● Action item:
Reproduce the text of the data below word for word, keeping every character and line break. Leave the pictures out of your answer.

● Records to use:

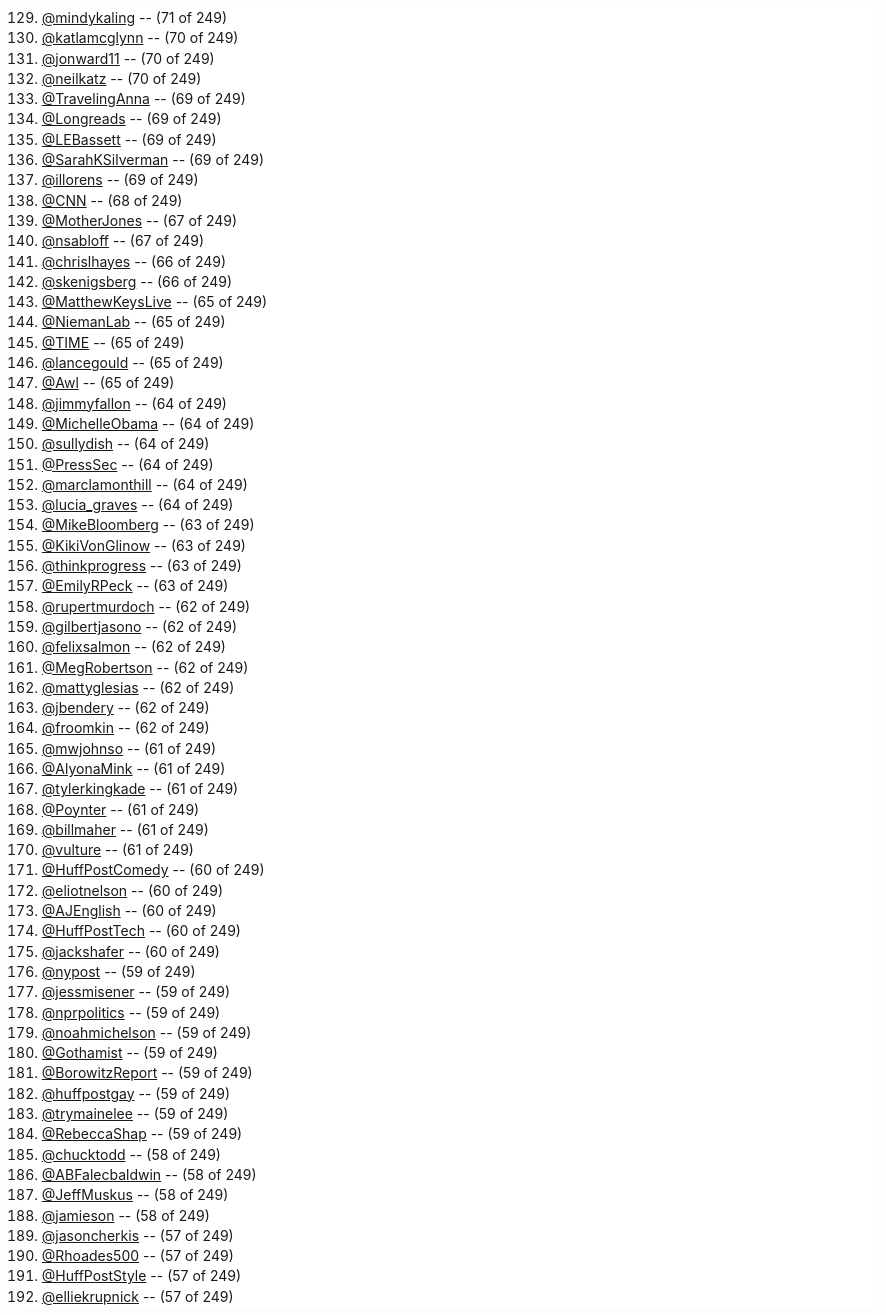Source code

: 129. [@mindykaling](http://twitter.com/mindykaling) -- (71 of 249)
130. [@katlamcglynn](http://twitter.com/katlamcglynn) -- (70 of 249)
131. [@jonward11](http://twitter.com/jonward11) -- (70 of 249)
132. [@neilkatz](http://twitter.com/neilkatz) -- (70 of 249)
133. [@TravelingAnna](http://twitter.com/TravelingAnna) -- (69 of 249)
134. [@Longreads](http://twitter.com/Longreads) -- (69 of 249)
135. [@LEBassett](http://twitter.com/LEBassett) -- (69 of 249)
136. [@SarahKSilverman](http://twitter.com/SarahKSilverman) -- (69 of 249)
137. [@illorens](http://twitter.com/illorens) -- (69 of 249)
138. [@CNN](http://twitter.com/CNN) -- (68 of 249)
139. [@MotherJones](http://twitter.com/MotherJones) -- (67 of 249)
140. [@nsabloff](http://twitter.com/nsabloff) -- (67 of 249)
141. [@chrislhayes](http://twitter.com/chrislhayes) -- (66 of 249)
142. [@skenigsberg](http://twitter.com/skenigsberg) -- (66 of 249)
143. [@MatthewKeysLive](http://twitter.com/MatthewKeysLive) -- (65 of 249)
144. [@NiemanLab](http://twitter.com/NiemanLab) -- (65 of 249)
145. [@TIME](http://twitter.com/TIME) -- (65 of 249)
146. [@lancegould](http://twitter.com/lancegould) -- (65 of 249)
147. [@Awl](http://twitter.com/Awl) -- (65 of 249)
148. [@jimmyfallon](http://twitter.com/jimmyfallon) -- (64 of 249)
149. [@MichelleObama](http://twitter.com/MichelleObama) -- (64 of 249)
150. [@sullydish](http://twitter.com/sullydish) -- (64 of 249)
151. [@PressSec](http://twitter.com/PressSec) -- (64 of 249)
152. [@marclamonthill](http://twitter.com/marclamonthill) -- (64 of 249)
153. [@lucia_graves](http://twitter.com/lucia_graves) -- (64 of 249)
154. [@MikeBloomberg](http://twitter.com/MikeBloomberg) -- (63 of 249)
155. [@KikiVonGlinow](http://twitter.com/KikiVonGlinow) -- (63 of 249)
156. [@thinkprogress](http://twitter.com/thinkprogress) -- (63 of 249)
157. [@EmilyRPeck](http://twitter.com/EmilyRPeck) -- (63 of 249)
158. [@rupertmurdoch](http://twitter.com/rupertmurdoch) -- (62 of 249)
159. [@gilbertjasono](http://twitter.com/gilbertjasono) -- (62 of 249)
160. [@felixsalmon](http://twitter.com/felixsalmon) -- (62 of 249)
161. [@MegRobertson](http://twitter.com/MegRobertson) -- (62 of 249)
162. [@mattyglesias](http://twitter.com/mattyglesias) -- (62 of 249)
163. [@jbendery](http://twitter.com/jbendery) -- (62 of 249)
164. [@froomkin](http://twitter.com/froomkin) -- (62 of 249)
165. [@mwjohnso](http://twitter.com/mwjohnso) -- (61 of 249)
166. [@AlyonaMink](http://twitter.com/AlyonaMink) -- (61 of 249)
167. [@tylerkingkade](http://twitter.com/tylerkingkade) -- (61 of 249)
168. [@Poynter](http://twitter.com/Poynter) -- (61 of 249)
169. [@billmaher](http://twitter.com/billmaher) -- (61 of 249)
170. [@vulture](http://twitter.com/vulture) -- (61 of 249)
171. [@HuffPostComedy](http://twitter.com/HuffPostComedy) -- (60 of 249)
172. [@eliotnelson](http://twitter.com/eliotnelson) -- (60 of 249)
173. [@AJEnglish](http://twitter.com/AJEnglish) -- (60 of 249)
174. [@HuffPostTech](http://twitter.com/HuffPostTech) -- (60 of 249)
175. [@jackshafer](http://twitter.com/jackshafer) -- (60 of 249)
176. [@nypost](http://twitter.com/nypost) -- (59 of 249)
177. [@jessmisener](http://twitter.com/jessmisener) -- (59 of 249)
178. [@nprpolitics](http://twitter.com/nprpolitics) -- (59 of 249)
179. [@noahmichelson](http://twitter.com/noahmichelson) -- (59 of 249)
180. [@Gothamist](http://twitter.com/Gothamist) -- (59 of 249)
181. [@BorowitzReport](http://twitter.com/BorowitzReport) -- (59 of 249)
182. [@huffpostgay](http://twitter.com/huffpostgay) -- (59 of 249)
183. [@trymainelee](http://twitter.com/trymainelee) -- (59 of 249)
184. [@RebeccaShap](http://twitter.com/RebeccaShap) -- (59 of 249)
185. [@chucktodd](http://twitter.com/chucktodd) -- (58 of 249)
186. [@ABFalecbaldwin](http://twitter.com/ABFalecbaldwin) -- (58 of 249)
187. [@JeffMuskus](http://twitter.com/JeffMuskus) -- (58 of 249)
188. [@jamieson](http://twitter.com/jamieson) -- (58 of 249)
189. [@jasoncherkis](http://twitter.com/jasoncherkis) -- (57 of 249)
190. [@Rhoades500](http://twitter.com/Rhoades500) -- (57 of 249)
191. [@HuffPostStyle](http://twitter.com/HuffPostStyle) -- (57 of 249)
192. [@elliekrupnick](http://twitter.com/elliekrupnick) -- (57 of 249)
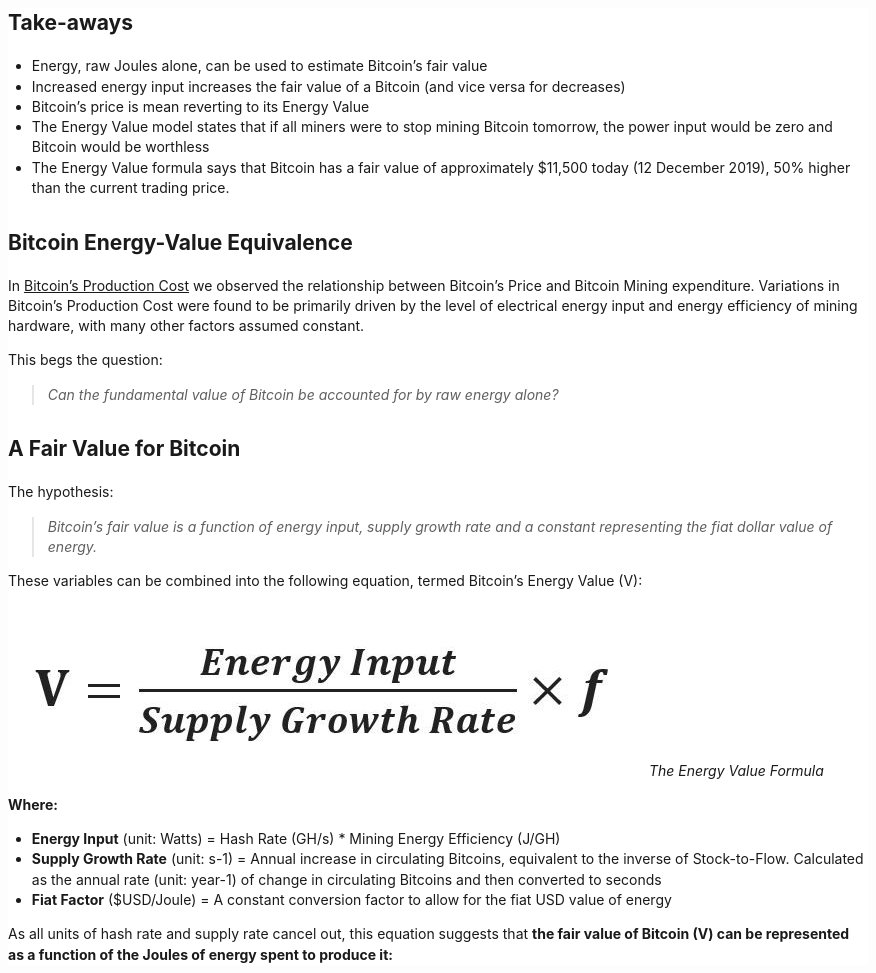 ## **Take-aways**

*   Energy, raw Joules alone, can be used to estimate Bitcoin’s fair value
*   Increased energy input increases the fair value of a Bitcoin (and vice versa for decreases)
*   Bitcoin’s price is mean reverting to its Energy Value
*   The Energy Value model states that if all miners were to stop mining Bitcoin tomorrow, the power input would be zero and Bitcoin would be worthless
*   The Energy Value formula says that Bitcoin has a fair value of approximately $11,500 today (12 December 2019), 50% higher than the current trading price.

## **Bitcoin Energy-Value Equivalence**

In [Bitcoin’s Production Cost](https://medium.com/capriole/bitcoins-production-cost-88d889462ea7) we observed the relationship between Bitcoin’s Price and Bitcoin Mining expenditure. Variations in Bitcoin’s Production Cost were found to be primarily driven by the level of electrical energy input and energy efficiency of mining hardware, with many other factors assumed constant.

This begs the question:

> _Can the fundamental value of Bitcoin be accounted for by raw energy alone?_

## **A Fair Value for Bitcoin**

The hypothesis:

> _Bitcoin’s fair value is a function of energy input, supply growth rate and a constant representing the fiat dollar value of energy._

These variables can be combined into the following equation, termed Bitcoin’s Energy Value (V):

![](/assets/images/cy19/cy19m12/ce-1.png)
*The Energy Value Formula*

**Where:**

*   **Energy Input** (unit: Watts) = Hash Rate (GH/s) * Mining Energy Efficiency (J/GH)
*   **Supply Growth Rate** (unit: s-1) = Annual increase in circulating Bitcoins, equivalent to the inverse of Stock-to-Flow. Calculated as the annual rate (unit: year-1) of change in circulating Bitcoins and then converted to seconds
*   **Fiat Factor** ($USD/Joule) = A constant conversion factor to allow for the fiat USD value of energy

As all units of hash rate and supply rate cancel out, this equation suggests that **the fair value of Bitcoin (V) can be represented as a function of the Joules of energy spent to produce it:**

● Exercise response:
Source code

: 129. [@mindykaling](http://twitter.com/mindykaling) -- (71 of 249)
130. [@katlamcglynn](http://twitter.com/katlamcglynn) -- (70 of 249)
131. [@jonward11](http://twitter.com/jonward11) -- (70 of 249)
132. [@neilkatz](http://twitter.com/neilkatz) -- (70 of 249)
133. [@TravelingAnna](http://twitter.com/TravelingAnna) -- (69 of 249)
134. [@Longreads](http://twitter.com/Longreads) -- (69 of 249)
135. [@LEBassett](http://twitter.com/LEBassett) -- (69 of 249)
136. [@SarahKSilverman](http://twitter.com/SarahKSilverman) -- (69 of 249)
137. [@illorens](http://twitter.com/illorens) -- (69 of 249)
138. [@CNN](http://twitter.com/CNN) -- (68 of 249)
139. [@MotherJones](http://twitter.com/MotherJones) -- (67 of 249)
140. [@nsabloff](http://twitter.com/nsabloff) -- (67 of 249)
141. [@chrislhayes](http://twitter.com/chrislhayes) -- (66 of 249)
142. [@skenigsberg](http://twitter.com/skenigsberg) -- (66 of 249)
143. [@MatthewKeysLive](http://twitter.com/MatthewKeysLive) -- (65 of 249)
144. [@NiemanLab](http://twitter.com/NiemanLab) -- (65 of 249)
145. [@TIME](http://twitter.com/TIME) -- (65 of 249)
146. [@lancegould](http://twitter.com/lancegould) -- (65 of 249)
147. [@Awl](http://twitter.com/Awl) -- (65 of 249)
148. [@jimmyfallon](http://twitter.com/jimmyfallon) -- (64 of 249)
149. [@MichelleObama](http://twitter.com/MichelleObama) -- (64 of 249)
150. [@sullydish](http://twitter.com/sullydish) -- (64 of 249)
151. [@PressSec](http://twitter.com/PressSec) -- (64 of 249)
152. [@marclamonthill](http://twitter.com/marclamonthill) -- (64 of 249)
153. [@lucia_graves](http://twitter.com/lucia_graves) -- (64 of 249)
154. [@MikeBloomberg](http://twitter.com/MikeBloomberg) -- (63 of 249)
155. [@KikiVonGlinow](http://twitter.com/KikiVonGlinow) -- (63 of 249)
156. [@thinkprogress](http://twitter.com/thinkprogress) -- (63 of 249)
157. [@EmilyRPeck](http://twitter.com/EmilyRPeck) -- (63 of 249)
158. [@rupertmurdoch](http://twitter.com/rupertmurdoch) -- (62 of 249)
159. [@gilbertjasono](http://twitter.com/gilbertjasono) -- (62 of 249)
160. [@felixsalmon](http://twitter.com/felixsalmon) -- (62 of 249)
161. [@MegRobertson](http://twitter.com/MegRobertson) -- (62 of 249)
162. [@mattyglesias](http://twitter.com/mattyglesias) -- (62 of 249)
163. [@jbendery](http://twitter.com/jbendery) -- (62 of 249)
164. [@froomkin](http://twitter.com/froomkin) -- (62 of 249)
165. [@mwjohnso](http://twitter.com/mwjohnso) -- (61 of 249)
166. [@AlyonaMink](http://twitter.com/AlyonaMink) -- (61 of 249)
167. [@tylerkingkade](http://twitter.com/tylerkingkade) -- (61 of 249)
168. [@Poynter](http://twitter.com/Poynter) -- (61 of 249)
169. [@billmaher](http://twitter.com/billmaher) -- (61 of 249)
170. [@vulture](http://twitter.com/vulture) -- (61 of 249)
171. [@HuffPostComedy](http://twitter.com/HuffPostComedy) -- (60 of 249)
172. [@eliotnelson](http://twitter.com/eliotnelson) -- (60 of 249)
173. [@AJEnglish](http://twitter.com/AJEnglish) -- (60 of 249)
174. [@HuffPostTech](http://twitter.com/HuffPostTech) -- (60 of 249)
175. [@jackshafer](http://twitter.com/jackshafer) -- (60 of 249)
176. [@nypost](http://twitter.com/nypost) -- (59 of 249)
177. [@jessmisener](http://twitter.com/jessmisener) -- (59 of 249)
178. [@nprpolitics](http://twitter.com/nprpolitics) -- (59 of 249)
179. [@noahmichelson](http://twitter.com/noahmichelson) -- (59 of 249)
180. [@Gothamist](http://twitter.com/Gothamist) -- (59 of 249)
181. [@BorowitzReport](http://twitter.com/BorowitzReport) -- (59 of 249)
182. [@huffpostgay](http://twitter.com/huffpostgay) -- (59 of 249)
183. [@trymainelee](http://twitter.com/trymainelee) -- (59 of 249)
184. [@RebeccaShap](http://twitter.com/RebeccaShap) -- (59 of 249)
185. [@chucktodd](http://twitter.com/chucktodd) -- (58 of 249)
186. [@ABFalecbaldwin](http://twitter.com/ABFalecbaldwin) -- (58 of 249)
187. [@JeffMuskus](http://twitter.com/JeffMuskus) -- (58 of 249)
188. [@jamieson](http://twitter.com/jamieson) -- (58 of 249)
189. [@jasoncherkis](http://twitter.com/jasoncherkis) -- (57 of 249)
190. [@Rhoades500](http://twitter.com/Rhoades500) -- (57 of 249)
191. [@HuffPostStyle](http://twitter.com/HuffPostStyle) -- (57 of 249)
192. [@elliekrupnick](http://twitter.com/elliekrupnick) -- (57 of 249)
 ## **Take-aways**

*   Energy, raw Joules alone, can be used to estimate Bitcoin’s fair value
*   Increased energy input increases the fair value of a Bitcoin (and vice versa for decreases)
*   Bitcoin’s price is mean reverting to its Energy Value
*   The Energy Value model states that if all miners were to stop mining Bitcoin tomorrow, the power input would be zero and Bitcoin would be worthless
*   The Energy Value formula says that Bitcoin has a fair value of approximately $11,500 today (12 December 2019), 50% higher than the current trading price.

## **Bitcoin Energy-Value Equivalence**

In [Bitcoin’s Production Cost](https://medium.com/capriole/bitcoins-production-cost-88d889462ea7) we observed the relationship between Bitcoin’s Price and Bitcoin Mining expenditure. Variations in Bitcoin’s Production Cost were found to be primarily driven by the level of electrical energy input and energy efficiency of mining hardware, with many other factors assumed constant.

This begs the question:

> _Can the fundamental value of Bitcoin be accounted for by raw energy alone?_

## **A Fair Value for Bitcoin**

The hypothesis:

> _Bitcoin’s fair value is a function of energy input, supply growth rate and a constant representing the fiat dollar value of energy._

These variables can be combined into the following equation, termed Bitcoin’s Energy Value (V):

![](/assets/images/cy19/cy19m12/ce-1.png)
*The Energy Value Formula*

**Where:**

*   **Energy Input** (unit: Watts) = Hash Rate (GH/s) * Mining Energy Efficiency (J/GH)
*   **Supply Growth Rate** (unit: s-1) = Annual increase in circulating Bitcoins, equivalent to the inverse of Stock-to-Flow. Calculated as the annual rate (unit: year-1) of change in circulating Bitcoins and then converted to seconds
*   **Fiat Factor** ($USD/Joule) = A constant conversion factor to allow for the fiat USD value of energy

As all units of hash rate and supply rate cancel out, this equation suggests that **the fair value of Bitcoin (V) can be represented as a function of the Joules of energy spent to produce it:**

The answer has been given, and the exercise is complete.